Le président russe, Vladimir Poutine, a refusé jeudi de parler d'un éventuel successeur, endossant le rôle d'un leader paternaliste y compris à l'égard du «peuple frère» ukrainien, tout en soulignant qu'il ne tolèrerait pas en Russie de manifestations comme à Kiev.

S'exprimant avec une aisance visible lors de sa conférence de presse annuelle, M. Poutine, au Kremlin depuis l'an 2000 avec un intermède au poste de premier ministre entre 2008 et 2012, a voulu montrer qu'il tenait fermement en mains les rênes du pouvoir.

Alors qu'un journaliste lui demandait s'il avait déjà en tête le nom de son éventuel successeur, il a répondu : «Je n'ai rien dit et il n'y a rien à dire».

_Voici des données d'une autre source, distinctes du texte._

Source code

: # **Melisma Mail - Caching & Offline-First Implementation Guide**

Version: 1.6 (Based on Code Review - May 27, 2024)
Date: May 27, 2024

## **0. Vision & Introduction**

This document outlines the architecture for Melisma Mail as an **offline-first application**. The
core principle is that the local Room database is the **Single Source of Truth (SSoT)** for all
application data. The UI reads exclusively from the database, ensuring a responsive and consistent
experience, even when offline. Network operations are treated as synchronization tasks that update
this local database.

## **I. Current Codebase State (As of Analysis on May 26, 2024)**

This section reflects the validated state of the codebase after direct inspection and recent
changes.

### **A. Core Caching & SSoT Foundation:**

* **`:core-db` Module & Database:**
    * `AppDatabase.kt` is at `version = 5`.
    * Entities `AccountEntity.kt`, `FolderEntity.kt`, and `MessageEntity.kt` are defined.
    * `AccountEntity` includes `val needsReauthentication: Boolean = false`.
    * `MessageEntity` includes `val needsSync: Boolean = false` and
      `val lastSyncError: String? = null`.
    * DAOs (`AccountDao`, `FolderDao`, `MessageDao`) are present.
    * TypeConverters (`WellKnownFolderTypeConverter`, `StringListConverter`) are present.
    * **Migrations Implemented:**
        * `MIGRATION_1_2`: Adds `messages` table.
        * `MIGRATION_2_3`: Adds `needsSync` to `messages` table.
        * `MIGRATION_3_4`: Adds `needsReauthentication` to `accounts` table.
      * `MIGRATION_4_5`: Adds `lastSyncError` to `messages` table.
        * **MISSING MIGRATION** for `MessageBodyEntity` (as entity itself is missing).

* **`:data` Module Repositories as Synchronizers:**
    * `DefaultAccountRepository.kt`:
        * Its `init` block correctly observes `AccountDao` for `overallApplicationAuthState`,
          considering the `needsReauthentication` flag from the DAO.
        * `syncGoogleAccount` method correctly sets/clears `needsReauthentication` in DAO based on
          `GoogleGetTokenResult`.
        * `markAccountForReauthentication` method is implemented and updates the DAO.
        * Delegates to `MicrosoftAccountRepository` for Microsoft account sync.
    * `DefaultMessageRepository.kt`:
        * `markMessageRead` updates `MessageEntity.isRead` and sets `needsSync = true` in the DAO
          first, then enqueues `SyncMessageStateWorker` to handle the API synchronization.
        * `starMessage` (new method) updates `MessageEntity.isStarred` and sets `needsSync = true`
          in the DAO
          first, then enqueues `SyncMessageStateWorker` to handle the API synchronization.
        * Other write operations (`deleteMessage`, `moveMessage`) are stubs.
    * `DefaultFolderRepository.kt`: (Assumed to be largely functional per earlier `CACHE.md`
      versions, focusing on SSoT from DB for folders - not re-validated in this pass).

Il a éludé une question sur les chances de son premier ministre, Dmitri Medvedev, qui fut président lorsque lui-même était chef du gouvernement, de prendre sa suite, se montrant même sévère sur ce dernier.

«Je considère que le travail du gouvernement est satisfaisant», a-t-il dit, ajoutant : «Évidemment, il y a des choses qu'on aurait et qu'il faudrait à mon avis faire de façon énergique, de manière plus efficace, à temps... il y a des choses qui traînent en longueur».

Le président, 61 ans, qui dans le passé n'avait pas exclu de briguer un quatrième mandat lors de la prochaine élection présidentielle en 2018, a toutefois affirmé qu'il n'avait pas l'intention de rester au pouvoir à vie.

«Nous avons une Constitution, et c'est dans le cadre de cette Constitution que les organes du pouvoir se forment. C'est pourquoi nous n'allons rien changer. Je pense que c'est inutile et dangereux pour la stabilité de l'État», a-t-il dit.

Alors que la conférence de quatre heures tournait parfois à une présentation de doléances de la part de journalistes de médias des endroits les plus retirés en Russie, qui lui exposaient des problèmes locaux, M. Poutine prenait des notes et promettait de régler tel ou tel problème, demandant à l'occasion des précisions.

Pas de manifestations à l'ukrainienne à Moscou

L'ex-agent du KGB a aussi endossé les habits de garant de la sécurité et des valeurs du pays.

Il a ainsi exclu des manifestations non autorisées à Moscou à l'image de celles, massives qui agitent Kiev depuis un mois.

«Toute action, quelle qu'elle soit, doit rester dans le cadre de la loi. Si quelqu'un sort de ce cadre, l'État est alors obligé, et je veux le souligner - il ne s'agit pas d'une volonté politique, mais des obligations des organes du pouvoir - de rétablir l'ordre», a-t-il déclaré d'une voix ferme. «Autrement, un tel développement des événements peut mener au chaos».

Il a de nouveau défendu «les valeurs morales traditionnelles» en Russie.

«Il est important pour moi non pas de critiquer les valeurs occidentales, mais de défendre notre population contre certaines pseudo-valeurs que nos concitoyens ont beaucoup de mal à accepter», a indiqué M. Poutine.

Le président russe a ajouté qu'il fallait «se protéger de la conduite assez agressive de certains groupes sociaux qui imposent leur point de vue aux autres de manière assez agressive», dans une allusion apparente aux groupes de défense des homosexuels.

Dans la même veine, il a déploré le comportement «dégradant» des deux jeunes femmes du groupe contestataire Pussy Riot, emprisonnées pour avoir chanté une «prière punk» contre lui dans la cathédrale de Moscou. Celles-ci pourraient bénéficier très prochainement d'une amnistie.

Sur l'Ukraine, il a aussi adopté un ton paternaliste.

«Nous disons souvent que c'est un peuple frère, un pays frère, alors nous devons agir comme des parents proches et soutenir le peuple ukrainien qui est dans une situation difficile», a-t-il dit, interrogé sur les 15 milliards de dollars et une diminution d'un tiers du prix du gaz accordés mardi par la Russie à Kiev.

Vis-à-vis des Occidentaux, M. Poutine s'est voulu rassurant, indiqué que la Russie n'avait pas déployé de missiles nucléaires Iskander dans l'enclave occidentale de Kaliningrad comme l'affirmait un journal allemand. Mais il a assorti cette mise au point d'un avertissement : cette décision n'a pas été prise «pour l'instant», a-t-il dit.

Il a par ailleurs affirmé que les services secrets russes n'avaient jamais interrogé l'ex-consultant des services secrets américains réfugié à Moscou Edward Snowden sur les activités de la CIA et de la NSA.